How an unregulated, invisible industry makes a fortune on people’s personal information without them even knowing
WASHINGTON — Every year, data brokers make billions of dollars collecting and selling your personal information – even sensitive data like Social Security numbers, financial transactions and political affiliations – and you probably don’t know when it happens.
“It’s impossible right now to live without your information and life being touched by a data broker unless you literally put on a tin foil hat and lived in a cave,” said Pam Dixon, the executive director of the World Privacy Forum, a privacy and civil liberties research group.
Though this may seem exaggerated, there’s no denying that the demand for detailed consumer information is growing in all industries globally. Data brokers meet that need by keeping tabs on everything from your credit scores to what you buy at the grocery store.

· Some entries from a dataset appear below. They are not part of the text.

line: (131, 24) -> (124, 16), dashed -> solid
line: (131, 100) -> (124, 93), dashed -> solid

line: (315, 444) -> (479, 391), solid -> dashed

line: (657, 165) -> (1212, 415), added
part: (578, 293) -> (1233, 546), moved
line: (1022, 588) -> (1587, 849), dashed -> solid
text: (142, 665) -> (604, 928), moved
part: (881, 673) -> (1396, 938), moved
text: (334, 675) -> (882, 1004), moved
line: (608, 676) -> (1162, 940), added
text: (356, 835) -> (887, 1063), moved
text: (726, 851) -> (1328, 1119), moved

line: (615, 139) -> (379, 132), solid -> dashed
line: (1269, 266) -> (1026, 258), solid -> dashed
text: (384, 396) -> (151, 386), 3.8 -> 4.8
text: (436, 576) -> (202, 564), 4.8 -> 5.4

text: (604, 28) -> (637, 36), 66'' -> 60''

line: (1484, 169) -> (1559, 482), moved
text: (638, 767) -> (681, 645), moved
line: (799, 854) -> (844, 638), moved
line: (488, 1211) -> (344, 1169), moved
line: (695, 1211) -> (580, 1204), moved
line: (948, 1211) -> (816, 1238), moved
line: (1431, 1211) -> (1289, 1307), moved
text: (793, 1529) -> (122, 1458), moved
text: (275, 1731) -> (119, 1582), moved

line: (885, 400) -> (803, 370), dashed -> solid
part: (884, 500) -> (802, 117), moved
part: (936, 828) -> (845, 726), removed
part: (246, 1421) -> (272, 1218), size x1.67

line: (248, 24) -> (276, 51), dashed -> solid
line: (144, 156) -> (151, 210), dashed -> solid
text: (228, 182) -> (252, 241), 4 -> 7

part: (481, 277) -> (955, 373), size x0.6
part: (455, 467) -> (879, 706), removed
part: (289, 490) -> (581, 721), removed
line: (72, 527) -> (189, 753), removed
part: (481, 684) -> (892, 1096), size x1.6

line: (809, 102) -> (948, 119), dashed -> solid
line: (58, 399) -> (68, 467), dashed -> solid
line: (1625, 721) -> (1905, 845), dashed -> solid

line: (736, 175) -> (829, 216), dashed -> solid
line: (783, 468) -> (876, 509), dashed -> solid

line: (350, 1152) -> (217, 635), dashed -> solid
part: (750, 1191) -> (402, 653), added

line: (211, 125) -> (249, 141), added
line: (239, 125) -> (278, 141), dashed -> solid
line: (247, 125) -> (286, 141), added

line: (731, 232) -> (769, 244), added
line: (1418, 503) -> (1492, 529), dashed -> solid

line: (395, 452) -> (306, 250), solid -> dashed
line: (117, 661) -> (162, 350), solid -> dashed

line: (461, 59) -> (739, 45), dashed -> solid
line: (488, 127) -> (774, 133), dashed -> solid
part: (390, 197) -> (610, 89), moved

Unlike government agencies, which collect data for reasons ranging from national security to creating long-term education trends, data brokers are interested in analyzing your information and selling it for a profit.
A 2014 report by the Federal Trade Commission found that data brokers are able to easily create “a detailed composite” of an individual’s life using a wide assortment of information collected from government, online and commercial sources.
Once collected, data is often shared without restriction between brokers and other organizations, including insurance companies, marketing agencies, commercial businesses, the federal government and more.
Acxiom Corporation, one of the companies analyzed in the FTC report, was found to have an average of about 3,000 data points on every consumer in America. Though it’s one of the largest data brokers in the world, Acxiom is just one of what the Federal Trade Commission estimates to be thousands of data collection agencies.
Privacy advocates fear a lack of comprehensive regulation to monitor how brokers collect, store and use their troves of information.
Existing laws can be applied to certain types of data — brokers’ use of individual credit scores is limited by the Fair Credit Reporting Act, and the Health Insurance Portability and Accountability Act monitors the privacy of health records. Beyond that, brokers are free to scoop up whatever information they can.
According to Tiffany George, an attorney at the FTC who co-wrote the 2014 report, even the laws limiting what data can be collected and shared don’t always stop data brokers from getting the information they want.
For example, HIPAA may prevent brokers from accessing direct health records, but they could still deduce people’s health conditions from other data – medications they buy, health magazines they subscribe to, lifestyle products they purchase, etc.
“They may not have information from your doctor’s office,” George said. “But they can infer health information about consumers and then sell that.”
This type of roundabout data collection made headlines in 2012 after Target indirectly exposed a Minneapolis teen’s pregnancy to the girl’s father through targeted ads sent to their home.
Data brokers are not required to ask for consent before they collect and share data so consumers are unaware what pieces of their personal information are owned by whom. They may not even be aware their personal details were mined in the first place.
“It’s an enormous privacy invasion to compile information… about individuals, largely without their knowledge,” said Jay Stanley, a senior policy analyst at the American Civil Liberties Union who specializes in privacy issues. “[Data brokers] are basically doing to Americans what the Stasi did to the East Germans.”
Stanley believes that if the industry were more transparent and people could see the detailed information that’s been collected about them, “they’d be very unhappy.”
In her testimony before the Senate Commerce, Science and Transportation committee in 2013, Pam Dixon highlighted a number of then-active data broker lists that she believed “should not exist.” Among them was a database of people suffering from genetic diseases, a list of police officers’ home addresses and a list of rape victims selling for about eight cents per name.
Privacy aside, an unregulated data broker industry could also heighten cyberthreats to personal information, according to Dixon.
Compiling massive databases of valuable information in one place makes them “juicy targets” for hackers, she says, and because not all brokers employ extensive security procedures, enacting baseline security standards would be “a huge step forward.”
Identical bills targeting big data have been introduced in the Senate and House.
Dubbed the “Data Broker Accountability and Transparency Act,” the House and Senate versions aim to give Americans more autonomy over their information. They would require data brokers to let consumers access information being held about them, give them the right to correct inaccurate data, and allow them to opt out of data sharing all together.
Staffers from the office of Sen. Al Franken, D-Minn., who co-sponsored the Senate bill, called the measures an important first step toward making the data industry accountable for their treatment of personal information.
Though the proposed legislation Dixon doubts the bills’ ability to truly give people more autonomy over their data.
She doesn’t believe people would take the time to sit down and correct the vast amount of inaccurate information brokers have about them – there’s simply too much of it.
The World Privacy Forum estimates that nearly 50 percent of all data broker information is incorrect. When companies allow consumers edit false information, Dixon said, they’re essentially saying, “We want you to work for us for free.”
In its report, the FTC recommended that the government create a centralized database where people could go to see all the information data brokers have collected on them and opt out of sharing without having to go through individual brokers. However, the bills before Congress don’t include such a system.
“This dream of one piece of legislation that’s the silver bullet to fix the problem, that’s never going to happen,” Dixon said. She believes more nuanced laws directed at individual sectors of the data broker industry would prove more effective than such broad stroke actions.